==== Source data ====

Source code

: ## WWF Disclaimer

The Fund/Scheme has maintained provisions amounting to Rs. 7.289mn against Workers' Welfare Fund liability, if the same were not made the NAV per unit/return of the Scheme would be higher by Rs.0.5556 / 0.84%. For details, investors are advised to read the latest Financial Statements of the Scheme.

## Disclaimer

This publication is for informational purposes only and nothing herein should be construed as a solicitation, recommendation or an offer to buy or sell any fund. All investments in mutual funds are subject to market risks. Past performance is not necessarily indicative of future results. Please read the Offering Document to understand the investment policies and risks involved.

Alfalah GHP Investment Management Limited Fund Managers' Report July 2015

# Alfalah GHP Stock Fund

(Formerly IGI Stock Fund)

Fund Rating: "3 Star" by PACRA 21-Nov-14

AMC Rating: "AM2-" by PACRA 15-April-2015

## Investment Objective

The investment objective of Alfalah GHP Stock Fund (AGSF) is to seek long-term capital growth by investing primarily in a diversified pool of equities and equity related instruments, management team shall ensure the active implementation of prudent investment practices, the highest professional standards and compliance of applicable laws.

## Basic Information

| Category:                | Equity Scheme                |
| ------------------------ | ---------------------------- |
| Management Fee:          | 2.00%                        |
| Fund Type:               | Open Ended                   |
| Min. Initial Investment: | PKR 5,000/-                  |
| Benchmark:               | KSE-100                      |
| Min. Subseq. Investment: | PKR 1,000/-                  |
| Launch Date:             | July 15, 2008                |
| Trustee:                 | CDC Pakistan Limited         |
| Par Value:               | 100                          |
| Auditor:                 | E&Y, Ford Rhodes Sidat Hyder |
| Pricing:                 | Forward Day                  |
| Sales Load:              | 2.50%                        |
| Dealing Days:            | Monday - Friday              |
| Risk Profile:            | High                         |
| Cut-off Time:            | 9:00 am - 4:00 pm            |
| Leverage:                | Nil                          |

====

▸ Work order
Without leaving anything out, repeat the data exactly.

▸ Answer section
Source code

: ## WWF Disclaimer

The Fund/Scheme has maintained provisions amounting to Rs. 7.289mn against Workers' Welfare Fund liability, if the same were not made the NAV per unit/return of the Scheme would be higher by Rs.0.5556 / 0.84%. For details, investors are advised to read the latest Financial Statements of the Scheme.

## Disclaimer

This publication is for informational purposes only and nothing herein should be construed as a solicitation, recommendation or an offer to buy or sell any fund. All investments in mutual funds are subject to market risks. Past performance is not necessarily indicative of future results. Please read the Offering Document to understand the investment policies and risks involved.

Alfalah GHP Investment Management Limited Fund Managers' Report July 2015

# Alfalah GHP Stock Fund

(Formerly IGI Stock Fund)

Fund Rating: "3 Star" by PACRA 21-Nov-14

AMC Rating: "AM2-" by PACRA 15-April-2015

## Investment Objective

The investment objective of Alfalah GHP Stock Fund (AGSF) is to seek long-term capital growth by investing primarily in a diversified pool of equities and equity related instruments, management team shall ensure the active implementation of prudent investment practices, the highest professional standards and compliance of applicable laws.

## Basic Information

| Category:                | Equity Scheme                |
| ------------------------ | ---------------------------- |
| Management Fee:          | 2.00%                        |
| Fund Type:               | Open Ended                   |
| Min. Initial Investment: | PKR 5,000/-                  |
| Benchmark:               | KSE-100                      |
| Min. Subseq. Investment: | PKR 1,000/-                  |
| Launch Date:             | July 15, 2008                |
| Trustee:                 | CDC Pakistan Limited         |
| Par Value:               | 100                          |
| Auditor:                 | E&Y, Ford Rhodes Sidat Hyder |
| Pricing:                 | Forward Day                  |
| Sales Load:              | 2.50%                        |
| Dealing Days:            | Monday - Friday              |
| Risk Profile:            | High                         |
| Cut-off Time:            | 9:00 am - 4:00 pm            |
| Leverage:                | Nil                          |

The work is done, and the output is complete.